Nikko Futarasan Shrine 二荒山神社
Futarasan is not the most impressive shrine in Nikko, but is the source of its religious importance. Futarasan, a place where the religions of Japan meet ...
Futarasan Jinja was founded by the Buddhist monk Shodo Shonin. During the eighth century he explored the area of Nikko and founded the temple of Rinno-ji and Futarasan shrine. From this period remains the bridge Shinkyo, the sacred bridge that marks the entrance to Nikko.
The heart of an ancient cult
Today Futarasan is somewhat overshadowed by the magnificence of the mausoleums dedicated to two Shoguns: the toshogu shrine of Ieyasu, and the Taiyuin of Iemitsu. Yet this Futarasan is the religious heart of Nikko. It is in this shrine that the surrounding mountain deities are worshiped, the first of which is Mount Nantai.
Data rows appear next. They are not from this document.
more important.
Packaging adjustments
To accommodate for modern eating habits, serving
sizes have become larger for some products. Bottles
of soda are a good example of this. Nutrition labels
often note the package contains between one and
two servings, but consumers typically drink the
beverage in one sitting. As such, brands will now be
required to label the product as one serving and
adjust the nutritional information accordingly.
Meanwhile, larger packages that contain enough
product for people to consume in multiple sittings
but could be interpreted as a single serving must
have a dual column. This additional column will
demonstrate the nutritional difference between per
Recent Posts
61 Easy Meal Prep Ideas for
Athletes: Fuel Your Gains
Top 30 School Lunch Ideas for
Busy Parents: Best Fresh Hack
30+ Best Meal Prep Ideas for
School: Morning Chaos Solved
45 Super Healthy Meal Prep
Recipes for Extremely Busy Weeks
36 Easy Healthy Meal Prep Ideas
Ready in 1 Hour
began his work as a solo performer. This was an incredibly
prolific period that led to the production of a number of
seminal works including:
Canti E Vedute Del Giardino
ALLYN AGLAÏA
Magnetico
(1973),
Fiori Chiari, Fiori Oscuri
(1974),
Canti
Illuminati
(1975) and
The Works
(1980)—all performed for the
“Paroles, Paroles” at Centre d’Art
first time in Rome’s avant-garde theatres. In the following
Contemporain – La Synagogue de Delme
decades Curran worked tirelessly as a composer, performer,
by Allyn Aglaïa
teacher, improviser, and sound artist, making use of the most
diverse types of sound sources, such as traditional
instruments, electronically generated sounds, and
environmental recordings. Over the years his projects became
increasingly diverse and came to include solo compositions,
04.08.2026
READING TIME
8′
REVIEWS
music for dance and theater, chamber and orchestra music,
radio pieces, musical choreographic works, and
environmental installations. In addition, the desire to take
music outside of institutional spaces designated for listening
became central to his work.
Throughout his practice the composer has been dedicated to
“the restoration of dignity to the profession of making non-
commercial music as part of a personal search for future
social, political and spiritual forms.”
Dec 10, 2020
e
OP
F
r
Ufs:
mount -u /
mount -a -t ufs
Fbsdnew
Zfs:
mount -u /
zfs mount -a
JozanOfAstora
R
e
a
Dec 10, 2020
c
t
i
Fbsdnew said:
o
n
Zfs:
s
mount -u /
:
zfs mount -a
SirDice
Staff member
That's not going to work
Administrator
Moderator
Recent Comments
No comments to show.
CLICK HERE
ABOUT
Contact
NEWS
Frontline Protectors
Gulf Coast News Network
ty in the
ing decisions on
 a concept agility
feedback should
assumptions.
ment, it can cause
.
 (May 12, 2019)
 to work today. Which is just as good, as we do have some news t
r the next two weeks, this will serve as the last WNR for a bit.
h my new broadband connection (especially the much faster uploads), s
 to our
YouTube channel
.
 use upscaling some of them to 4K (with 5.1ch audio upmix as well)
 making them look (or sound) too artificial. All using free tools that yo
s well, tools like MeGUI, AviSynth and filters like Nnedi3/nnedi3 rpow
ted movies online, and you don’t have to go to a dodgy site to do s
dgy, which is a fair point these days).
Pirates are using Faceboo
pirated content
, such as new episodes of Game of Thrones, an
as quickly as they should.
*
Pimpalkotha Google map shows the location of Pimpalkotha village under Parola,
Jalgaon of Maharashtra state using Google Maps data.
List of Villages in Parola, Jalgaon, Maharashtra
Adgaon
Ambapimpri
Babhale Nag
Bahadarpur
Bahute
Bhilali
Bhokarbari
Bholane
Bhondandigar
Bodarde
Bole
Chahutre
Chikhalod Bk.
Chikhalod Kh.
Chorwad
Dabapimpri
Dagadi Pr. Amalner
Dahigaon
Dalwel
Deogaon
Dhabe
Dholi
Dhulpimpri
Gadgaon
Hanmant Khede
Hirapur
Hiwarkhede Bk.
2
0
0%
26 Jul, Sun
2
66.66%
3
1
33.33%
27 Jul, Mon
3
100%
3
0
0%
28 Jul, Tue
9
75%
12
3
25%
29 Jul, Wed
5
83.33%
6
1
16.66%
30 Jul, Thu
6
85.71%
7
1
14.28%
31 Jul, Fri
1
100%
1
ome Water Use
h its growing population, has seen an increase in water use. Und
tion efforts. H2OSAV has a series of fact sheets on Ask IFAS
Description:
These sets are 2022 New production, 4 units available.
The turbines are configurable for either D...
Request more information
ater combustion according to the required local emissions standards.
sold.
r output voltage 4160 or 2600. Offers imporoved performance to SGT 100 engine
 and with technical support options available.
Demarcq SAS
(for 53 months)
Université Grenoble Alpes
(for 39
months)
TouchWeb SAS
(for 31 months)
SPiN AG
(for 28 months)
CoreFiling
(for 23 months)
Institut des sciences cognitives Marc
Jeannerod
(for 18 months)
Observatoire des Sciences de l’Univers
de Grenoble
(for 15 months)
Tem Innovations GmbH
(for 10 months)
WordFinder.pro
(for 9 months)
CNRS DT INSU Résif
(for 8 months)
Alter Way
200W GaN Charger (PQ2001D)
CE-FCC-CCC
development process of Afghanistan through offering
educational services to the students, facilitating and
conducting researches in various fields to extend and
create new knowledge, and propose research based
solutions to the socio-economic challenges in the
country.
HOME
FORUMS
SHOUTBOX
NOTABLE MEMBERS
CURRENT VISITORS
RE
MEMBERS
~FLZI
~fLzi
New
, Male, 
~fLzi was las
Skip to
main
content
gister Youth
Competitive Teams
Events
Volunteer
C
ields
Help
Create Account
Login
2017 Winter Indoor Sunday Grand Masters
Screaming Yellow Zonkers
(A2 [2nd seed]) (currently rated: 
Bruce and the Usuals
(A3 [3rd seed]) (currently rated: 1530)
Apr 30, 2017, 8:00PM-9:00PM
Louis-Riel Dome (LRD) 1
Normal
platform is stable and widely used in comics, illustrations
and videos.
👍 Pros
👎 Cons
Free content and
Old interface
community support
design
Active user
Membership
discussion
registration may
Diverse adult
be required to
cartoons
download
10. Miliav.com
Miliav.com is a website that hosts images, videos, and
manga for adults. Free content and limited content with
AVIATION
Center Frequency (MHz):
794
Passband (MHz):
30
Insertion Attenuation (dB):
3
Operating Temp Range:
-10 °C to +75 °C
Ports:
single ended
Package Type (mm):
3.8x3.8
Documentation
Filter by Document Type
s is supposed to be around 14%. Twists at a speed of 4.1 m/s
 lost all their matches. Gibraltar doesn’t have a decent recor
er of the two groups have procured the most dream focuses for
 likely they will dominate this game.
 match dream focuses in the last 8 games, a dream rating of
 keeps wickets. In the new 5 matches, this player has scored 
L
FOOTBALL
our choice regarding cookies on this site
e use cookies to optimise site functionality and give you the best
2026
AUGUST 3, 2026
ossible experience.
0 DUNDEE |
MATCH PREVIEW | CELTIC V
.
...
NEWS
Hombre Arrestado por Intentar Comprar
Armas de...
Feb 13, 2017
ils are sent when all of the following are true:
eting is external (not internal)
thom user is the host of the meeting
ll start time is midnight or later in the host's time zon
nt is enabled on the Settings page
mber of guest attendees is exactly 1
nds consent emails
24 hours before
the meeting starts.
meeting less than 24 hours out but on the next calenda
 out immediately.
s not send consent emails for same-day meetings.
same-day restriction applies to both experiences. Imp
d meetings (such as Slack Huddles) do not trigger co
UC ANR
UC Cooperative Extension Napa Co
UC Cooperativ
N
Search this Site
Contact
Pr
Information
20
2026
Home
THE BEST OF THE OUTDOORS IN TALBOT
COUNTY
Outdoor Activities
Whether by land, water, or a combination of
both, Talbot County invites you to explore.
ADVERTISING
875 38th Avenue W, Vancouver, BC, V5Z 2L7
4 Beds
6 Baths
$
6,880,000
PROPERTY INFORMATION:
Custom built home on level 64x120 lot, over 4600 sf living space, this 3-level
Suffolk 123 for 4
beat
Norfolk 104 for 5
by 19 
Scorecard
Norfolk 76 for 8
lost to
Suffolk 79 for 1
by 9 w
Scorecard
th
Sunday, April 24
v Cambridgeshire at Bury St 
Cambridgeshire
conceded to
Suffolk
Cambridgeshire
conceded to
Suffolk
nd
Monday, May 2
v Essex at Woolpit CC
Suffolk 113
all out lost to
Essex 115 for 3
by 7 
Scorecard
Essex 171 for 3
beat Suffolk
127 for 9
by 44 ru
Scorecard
The name of the shrine ("two rough mountains") refers to it.
Although it is associated with the Buddhist temple Rinnoji, Futarasan jinja (shrine) preserves an ancient Shinto practice: the worship of mountains. The mountains, frightening guardian spirits, providers of life thanks to the nearby flowing rivers, have been worshiped in the islands since Neolithic times and long remained the main deities, like Mount Fuji. When Buddhism entered the area in the eighth century, it naturally integrated these ancestral cults.
A shrine in the heart of a broad ensemble
It is the mountain behind the Futarasan jinja that is the heart of the shrine, more than the buildings below, which are used for rituals and to house the mikoshi (portable shrines paraded during festivals). The shrine is built in the same luxurious style as the neighboring mausoleums, and its entrance is marked by a majestic bronze torii (sacred gate) leading to Toshogu.
The rest of the shrine is marked by cryptomeria (Japanese cedar) forming majestic pillars evoking torii created by nature. The bravest can try to reach the altars lost on the slopes of Mount Nantai, far behind the main shrine.
It is towards Futarasan Jinja that monthly religious holidays that mark the life of the shrine are held. Many of these festivals are not very known, except the very famous Yayoi Matsuri in April. During this festival, carts bring in procession portable altars dedicated to the gods of the mountains and surrounding communities, as a sign of respect to the main deity, Mount Nantai. Even today, the god residing in Mount Nantai continues to be the subject of popular fervor.